As soon as the words came out of her mouth, I felt time slow down. The other couples laughed for about half a second expecting my friend’s wife to do so as well. But instead the look on her face went from puzzlement in processing the question, to concentration, as she was thinking and correlating past questions she had about who exactly her husband had been working for. It seemed like forever before she asked with a look of confusion, “What do you mean agencies x and y?”

The laughter in the room stopped way too soon, and the room got deathly quiet. Her face slowly went from a look of puzzlement to betrayal to horror as she realized that that the drunken silence, the dirty looks from other husbands to the wife who made the agency comment, and the wives now staring at their shoes was an answer.

She had married someone who never told her who he was really working for. She was living in a lie with people she hated. In less than a minute her entire worldview had shattered and coming apart in front of us, she started screaming.

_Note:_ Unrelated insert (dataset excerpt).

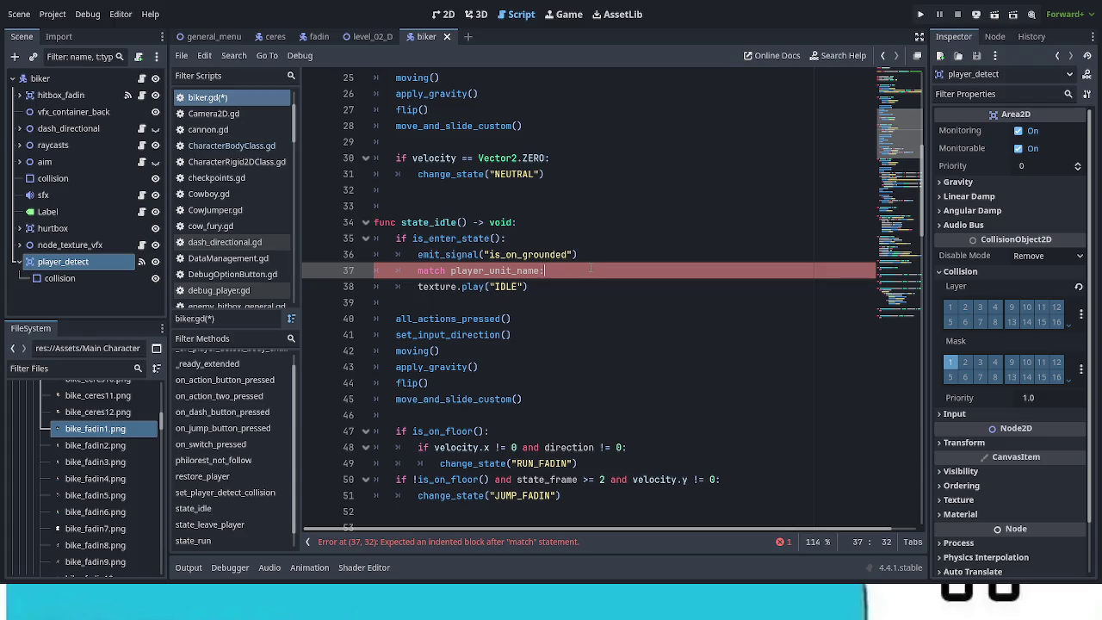
{"action": "key", "text": "Return"}
{"action": "type", "text": "\"fadin\":"}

This probably took no more than 10 seconds, but watching her face, it felt like hours.

I don’t remember how we all got out of the house or how I got back to the site, but to this day I still remember standing on her lawn staring at strange constellations in the night sky as she was screaming to her husband, “Tell me it isn’t true!”

The next day the site supervisor told me that my friend and his wife had been put on the next plane out of country and sent home (sedated) along with the other couple that made the comment. By the time I came back to the United States, he was gone from the company.

It’s been thirty years, but every once an awhile I still wonder what happened to the rest of their lives.

———-

The End of Innocence
In much smaller ways I’ve watched my children and now my students discover that their worldview is wrong, mistaken or naive. I’ve watched as they realize there’s no Santa Claus and Tooth Fairy; the world has injustice, hypocrisy and inequality; capitalism and politics don’t work like the textbooks and money moves the system; you can’t opt out of dying, and without regulation people will try to “game” whatever system you put in place.

Learning to accept the things you can’t change, finding the courage to change the things you can and acquiring the common sense to know the difference, is part of growing up.

While I love TechCrunch, the post and the quote about the PR agency (“one PR firm has discovered a dynamite strategy, throw ethics out the window”) left me wondering; how do PR agencies interact with TechCrunch and other blog and review sites? Is this behavior an outlier or is it the norm in the PR industry?

Or is it just someones end of innocence?